To FIS, she replied, “I firmly believe that this was a very important first step towards FIS’ Gender Equality. Sports are one of the most powerful platforms for promoting gender equality. The interaction between women and men is very important in the process because, regardless of gender, everyone brings their strengths and can achieve great things. I am convinced that we will make further progress in the future if we use everyone’s skills accordingly, act as a community, and treat each other with respect and in a spirit of partnership.”

“Have you set any goals for your new role? Or is there something that you would like to change/achieve?” asked FIS.

Stark said to FIS, “Due to the decision of the International Olympic Committee last year, Nordic Combined has to face many challenges. I would like to strengthen the connection between nations even more through regular information exchange and develop the sport together. It is very important to me to be able to give back to our sport and to be able to make a corresponding contribution. We have to show the world how extraordinary and varied the sport of Nordic Combined is and how important the next steps are for us to offer the very young discipline of Nordic Combined women the opportunity to develop further and fulfill the athletes dream of participating in the Olympic Winter Games.”

USA Nordic, the sport’s National Leadership Organization, and the U.S. Ski and Snowboard, the National Governing Body are both headquartered in Park City. That’s where TownLift caught up with Todd Wilson. The Nordic Combined two-time Olympian was in town coaching his Steamboat Springs Winter Sports Club athletes at the Utah Olympic Park. Wilson’s 16-year-old daughter is a driven and accomplished Nordic Combined competitor.

He told TownLift, “I would absolutely love to see women’s Nordic Combined accepted into the Olympic program!
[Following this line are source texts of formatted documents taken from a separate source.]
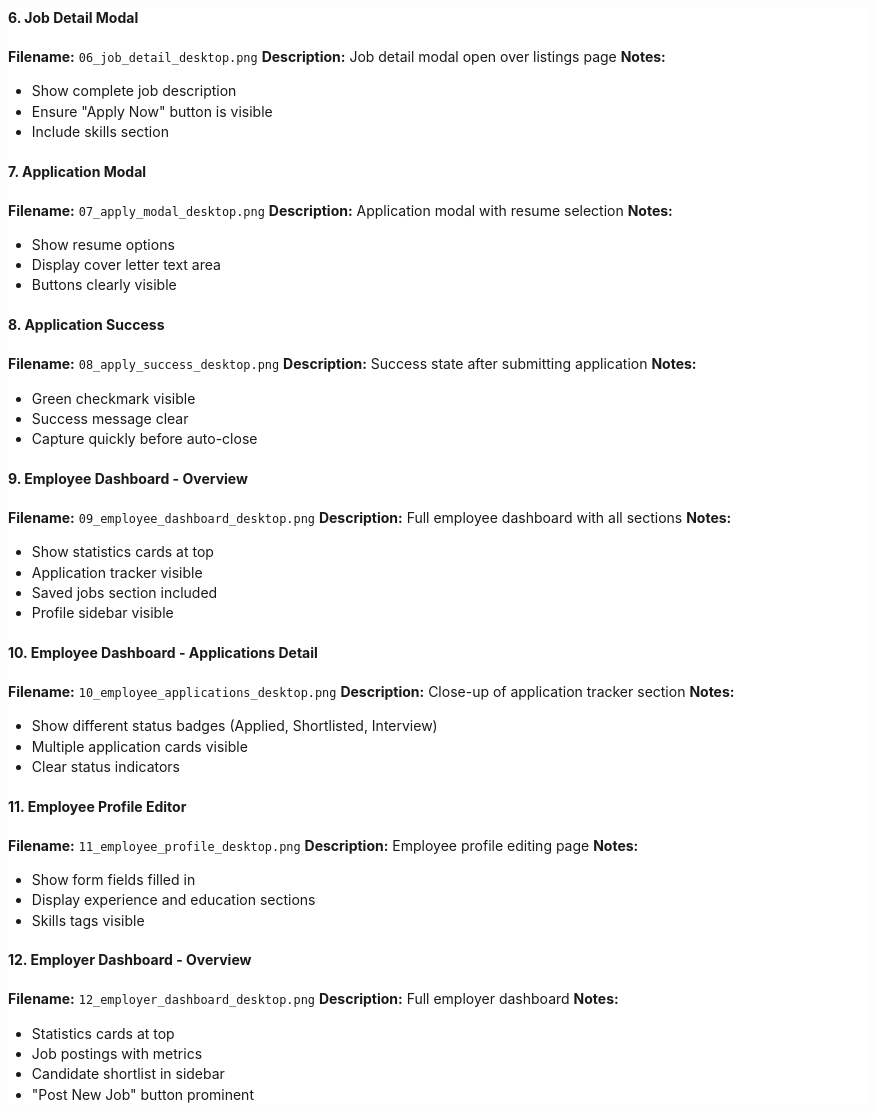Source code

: #### 6. Job Detail Modal
**Filename:** `06_job_detail_desktop.png`
**Description:** Job detail modal open over listings page
**Notes:**
- Show complete job description
- Ensure "Apply Now" button is visible
- Include skills section

#### 7. Application Modal
**Filename:** `07_apply_modal_desktop.png`
**Description:** Application modal with resume selection
**Notes:**
- Show resume options
- Display cover letter text area
- Buttons clearly visible

#### 8. Application Success
**Filename:** `08_apply_success_desktop.png`
**Description:** Success state after submitting application
**Notes:**
- Green checkmark visible
- Success message clear
- Capture quickly before auto-close

#### 9. Employee Dashboard - Overview
**Filename:** `09_employee_dashboard_desktop.png`
**Description:** Full employee dashboard with all sections
**Notes:**
- Show statistics cards at top
- Application tracker visible
- Saved jobs section included
- Profile sidebar visible

#### 10. Employee Dashboard - Applications Detail
**Filename:** `10_employee_applications_desktop.png`
**Description:** Close-up of application tracker section
**Notes:**
- Show different status badges (Applied, Shortlisted, Interview)
- Multiple application cards visible
- Clear status indicators

#### 11. Employee Profile Editor
**Filename:** `11_employee_profile_desktop.png`
**Description:** Employee profile editing page
**Notes:**
- Show form fields filled in
- Display experience and education sections
- Skills tags visible

#### 12. Employer Dashboard - Overview
**Filename:** `12_employer_dashboard_desktop.png`
**Description:** Full employer dashboard
**Notes:**
- Statistics cards at top
- Job postings with metrics
- Candidate shortlist in sidebar
- "Post New Job" button prominent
It’s been exciting to watch the FIS opening up opportunities for women’s NC and watching its growth internationally over the last number of years. In Ski Town USA, Colorado where we have the largest ski jumping and Nordic Combined program in the world, our young girls have taken notice. At our home club, the Steamboat Springs Winter Sports Club, females represent over 1/3 of our overall Nordic Combined program. Seeing them given the same opportunities as their male counterparts seems like a very logical progression in the Olympic movement in a sport that has been contested in every Winter Olympic Games since 1932. Additionally, it would make the Winter Games 100% gender equal as NC is currently the only Winter Olympic sport not open to women.”

Wilson’s daughter Ella has been training in Norway this week, from where she told TownLift, “It has always been, and always will be a hope of mine to see women’s Nordic Combined in the Olympics. Not only for me to fulfill my dream of becoming an Olympian but for the growth this chance will give us in our sport.”

Penny Fletcher has raised two Nordic Combined multi-Olympian sons in Bryan and Taylor, and is the grandmother of a single-digit aged granddaughter. All have spent much of their lives with the Steamboat Springs Winter Sports Club and most of their time in the Park City, Heber, Midway area of late.

She told TownLift, “As a mother of two men U.S. Olympic team members I have sat on the sidelines watching the commitment that these young women have put into NOCO. The young athletes deserve the opportunity to be equal in the eyes of the world. Having a grand daughter who could one day be faced with a lack of the opportunity to compete due to her gender, is not fair and borders on selective discrimination. A opportunity should be given to all.”